The term Creole and its cognates in other languages — such as crioulo, criollo, créole, kriolu, criol, kreyol, kriulo, kriol, krio, etc. — have been applied to people in different countries and epochs, with rather different meanings.
Those terms are almost always used in the general area of present or former colonies, and originally referred to locally-born people with Slave and European ancestry, or European ancestry. However, this original meaning has often changed over the last five centuries, and in most cases the term has come to designate some distinct local ethnic group — often, but not always, of mixed Slave, European and native ancestry. The African Islands (Cabo Verde, Mauritius, Zanzibar, Madagascar etc) and mainland centres where Slavery has left strong markers all have Creole populations and Creole languages. Here Creoles are generally people of mixed ancestry.
In the Caribbean and Latin American centres where Slavery has left strong markers, Creole in some places refers to mixed descendants of Slaves and Colonists, and in others to the white descendants of colonists.
Of course in the United States where Americans believe they created the meaning of everything, the term in Louisiana has a strong white colonial French definition. US academia will swear blue-murder that there is no other meaning to the term, even although there are many more countries around the world where the term is used differently. But in fact even in the USA we have contestation around the term Creole, with various groups laying claim to the exclusive use of the term. There are four different meanings in Louisiana involving French Creoles, Creoles of Colour (mixed), Black Creoles (descendants of Slaves), and some strictly use the term for people of New Orleans (where the former 3 definitions also arise and still conflict).
In the greater world where Creolisation has taken place, outside of the borders of the USA, people have simply found it best to ignore the narrow Louisiana and USA definitions, and get on with life.
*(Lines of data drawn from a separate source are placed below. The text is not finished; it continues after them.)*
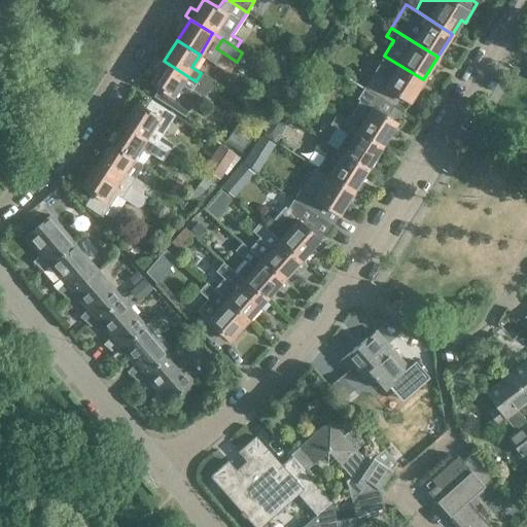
[(159,86),(154,95),(153,96),(181,113),(194,93),(190,91),(196,81),(164,61),(157,56),(151,65),(157,70),(150,81),(159,86)]
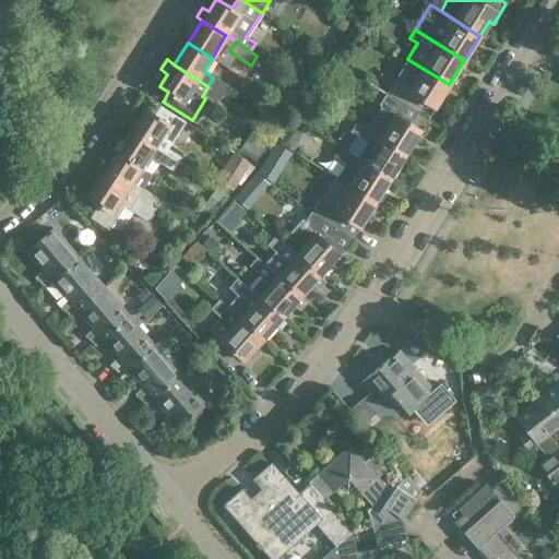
[(385,94),(417,114),(424,103),(433,109),(449,84),(407,59),(385,94)]
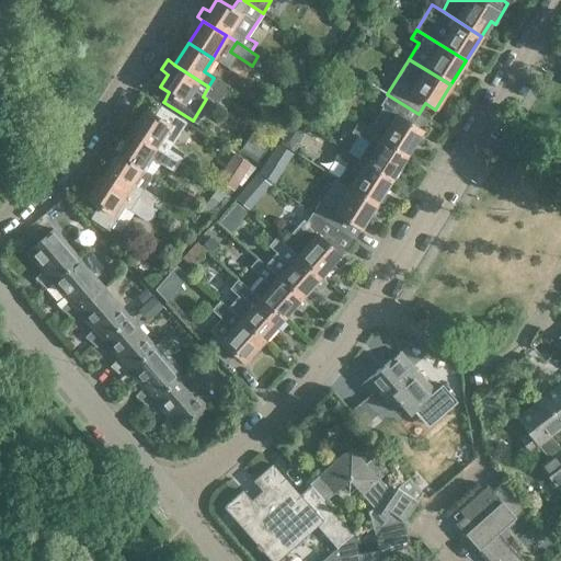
[(214,78),(208,87),(221,94),(227,86),(214,78)]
Creolisation occurred in many countries throughout the world where new languages, music, cuisine, dress, religious practices and other cultural forms came into creation as hybrids through the mixing of native, Slave and European cultures.
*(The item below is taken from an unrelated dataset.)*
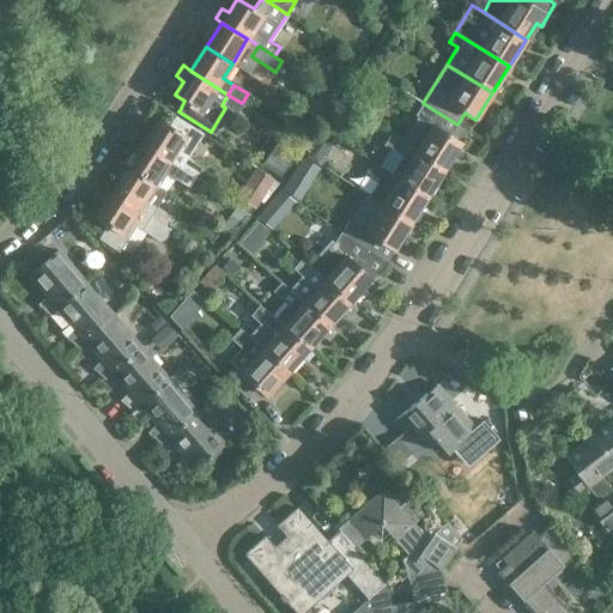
[(222,105),(225,108),(236,114),(242,103),(228,95),(222,105)]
In South Africa we have strong traditions of Creolisation where our particular history defines its meaning and the name of our continent has impacted strongly on identity. Hence terms such as African Creole, Afrikaner, Afrikander and the less acceptable though more commonly used 'Coloured', emerged at different times to refer to mixed descendants of Slaves, Indigenes and Europeans. The term Afrikaner and Afrikaans came to be used by some locally born European descendants.